### Records for the task
'''

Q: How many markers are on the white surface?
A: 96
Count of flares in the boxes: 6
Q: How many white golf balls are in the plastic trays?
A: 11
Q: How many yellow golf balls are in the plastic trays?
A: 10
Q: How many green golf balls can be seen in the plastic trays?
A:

'''
'''

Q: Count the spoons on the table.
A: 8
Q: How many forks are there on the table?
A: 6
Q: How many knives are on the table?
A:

'''
'''

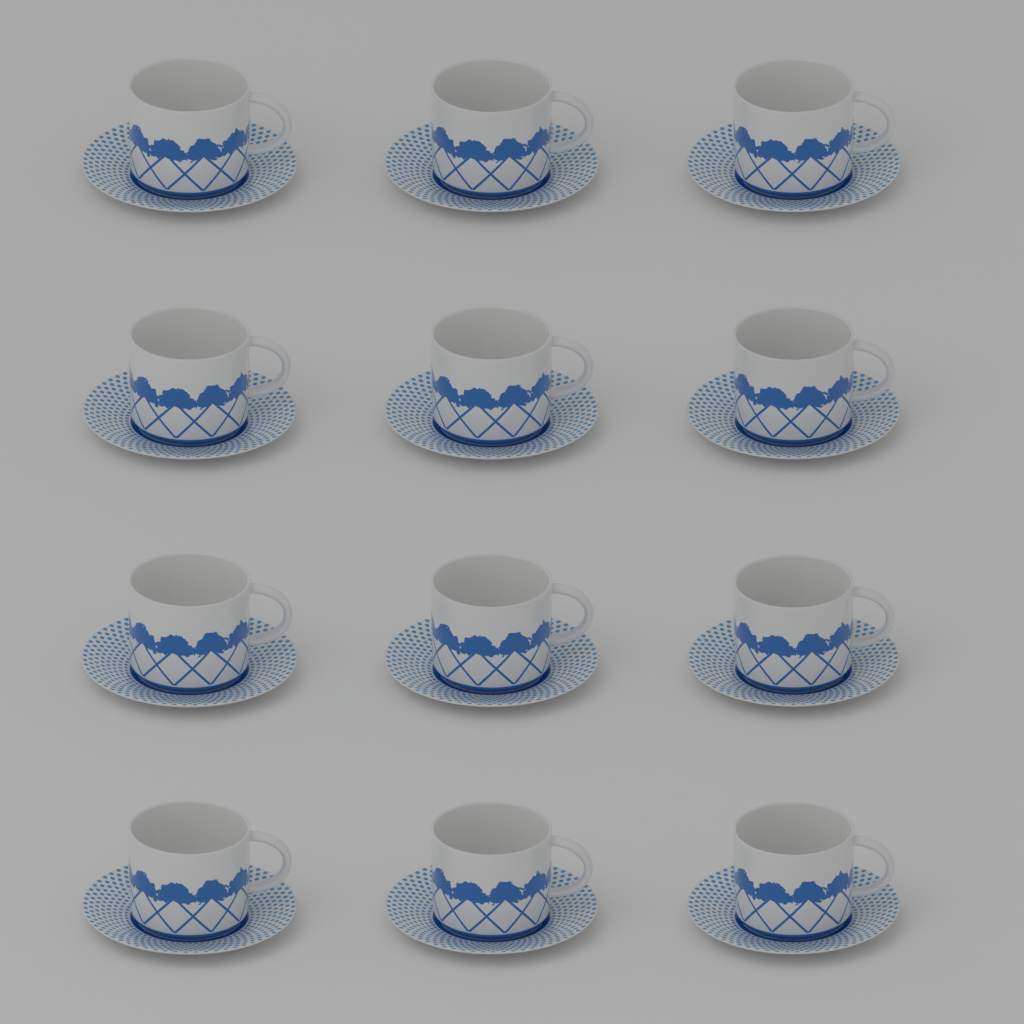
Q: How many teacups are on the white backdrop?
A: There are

'''

Please pull out every line of the data above that contains the string "Count". Case must match.

### Exercise output
Count of flares in the boxes: 6
Q: Count the spoons on the table.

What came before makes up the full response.